Search code examples
pysparkaws-glue

Exclude files based on name when calling from_catalog


I am reading data via

glueContext.create_data_frame.from_catalog(database = "db", table_name = "ta")

from parquet files on a s3 bucket. Unfortunately, it seems the bucket contains a non-parquet file (last_ingest_partition) which causes the following error: An error occurred while calling o92.getDataFrame. s3://cdh/measurements/ta/last_ingest_partition is not a Parquet file. expected magic number at tail [80, 65, 82, 49] but found [49, 45, 49, 50]

Is there a possibility to exclude this file from being read?
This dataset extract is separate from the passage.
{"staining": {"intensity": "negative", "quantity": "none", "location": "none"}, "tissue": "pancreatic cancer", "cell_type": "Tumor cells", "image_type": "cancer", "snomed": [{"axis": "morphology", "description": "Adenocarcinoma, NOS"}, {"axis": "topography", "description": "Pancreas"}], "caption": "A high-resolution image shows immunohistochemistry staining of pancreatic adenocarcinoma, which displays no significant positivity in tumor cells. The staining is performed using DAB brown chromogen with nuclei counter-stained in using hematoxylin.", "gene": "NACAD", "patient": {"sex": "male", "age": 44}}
I have tried somethig like

glueContext.create_data_frame.from_catalog(database = "db", table_name = "ta", additional_options={"exclusions" : "[\"**last_ingest_partition\""})
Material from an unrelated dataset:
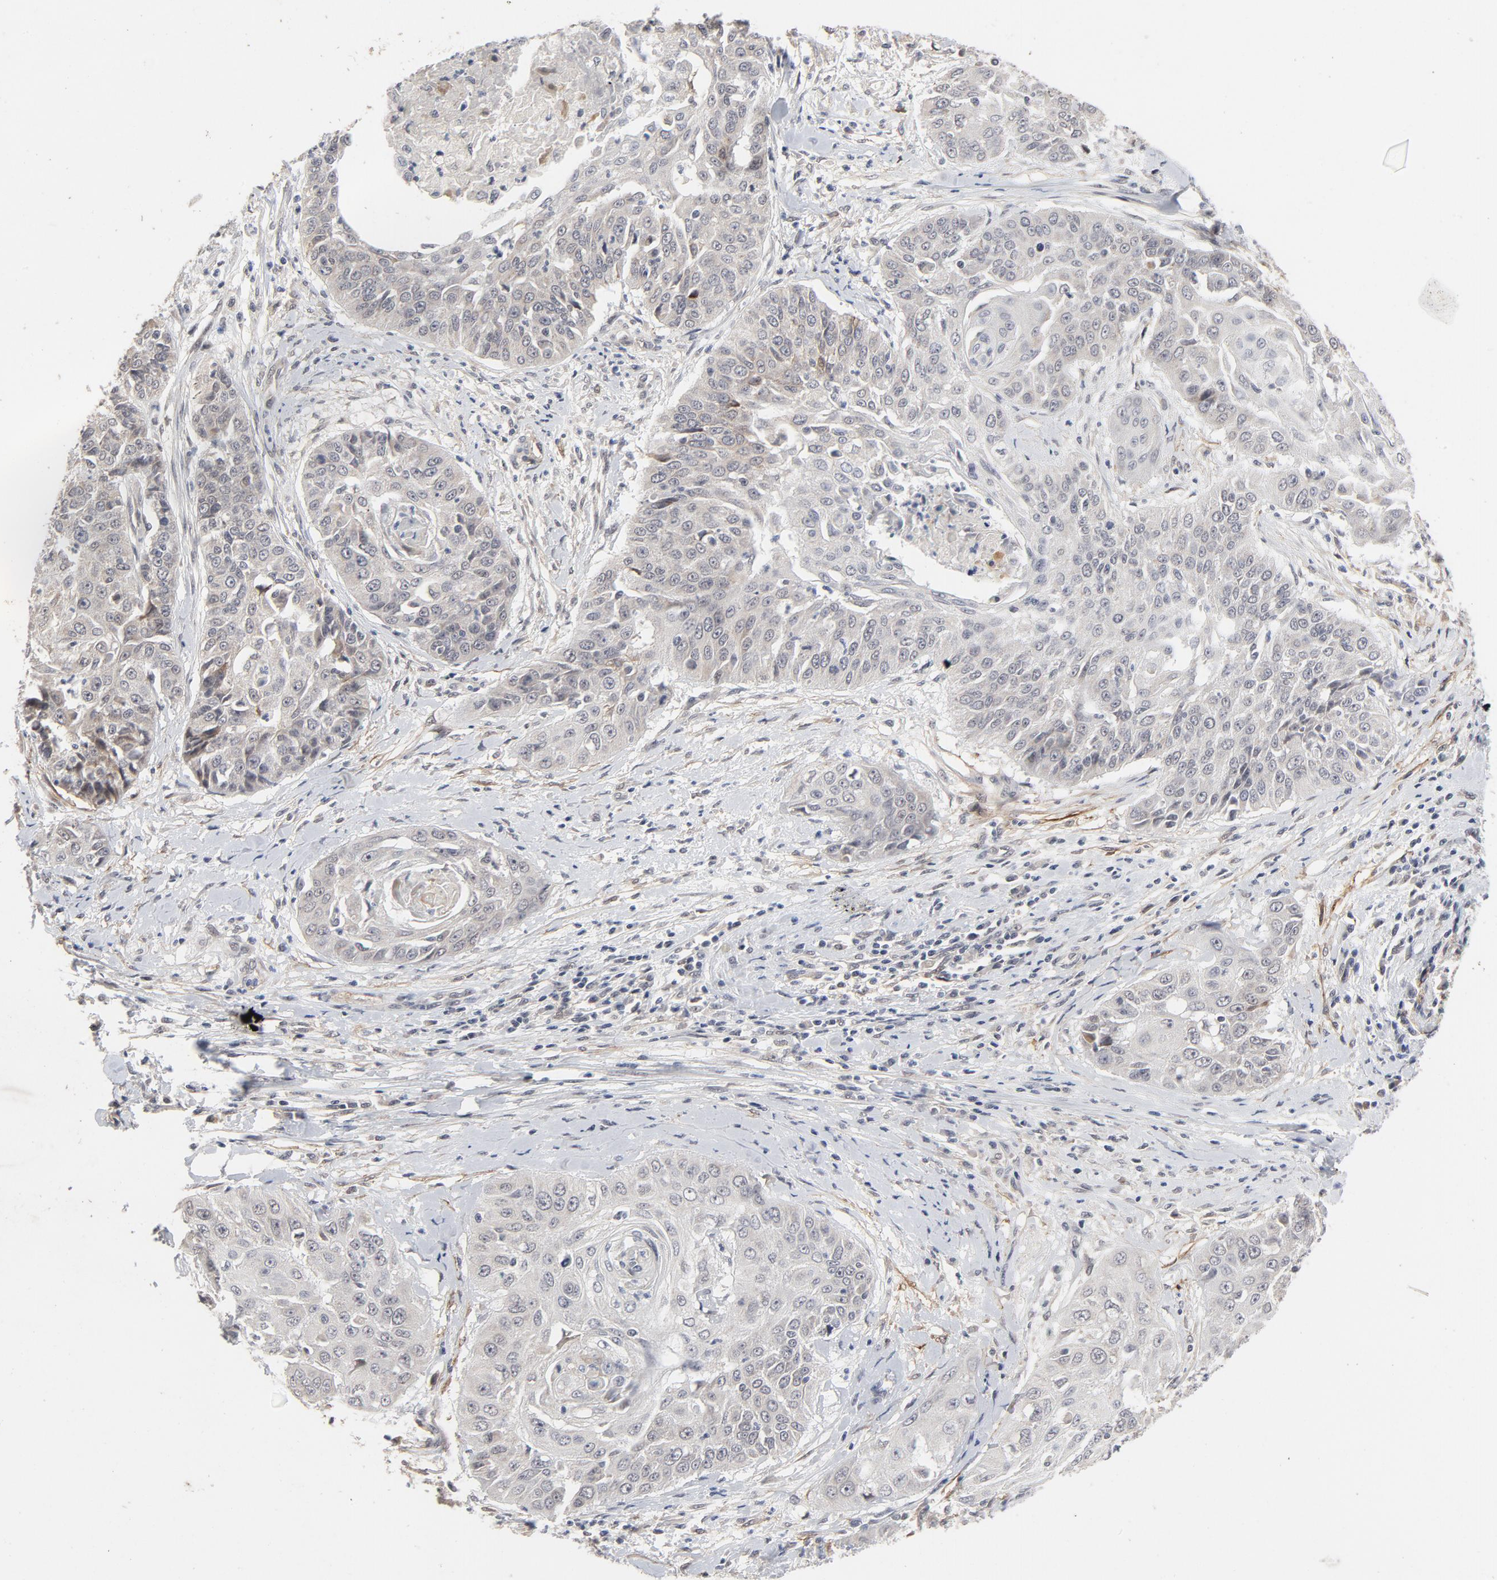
{"staining": {"intensity": "negative", "quantity": "none", "location": "none"}, "tissue": "cervical cancer", "cell_type": "Tumor cells", "image_type": "cancer", "snomed": [{"axis": "morphology", "description": "Squamous cell carcinoma, NOS"}, {"axis": "topography", "description": "Cervix"}], "caption": "Immunohistochemistry (IHC) micrograph of cervical cancer stained for a protein (brown), which shows no staining in tumor cells.", "gene": "ZKSCAN8", "patient": {"sex": "female", "age": 64}}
but this does not work for me.


Solution

  • Here is what I have found out and what solved my problem:

    1. When I switch my code to create_dynamic_frame.from_catalog instead of create_data_frame.from_catalog and added a .toDF() afterwards, everything worked fine for me.
    2. For create_dynamic_frame I could also use exlusions as additional options: .create_dynamic_frame.from_catalog(database = "testdb1", table_name = "cxexclude",additional_options={"exclusions": "[\"**{json,parquet}**\"]"})
    3. For create_data_frame class, there are limitations: Spark DataFrame partition filtering doesn't work.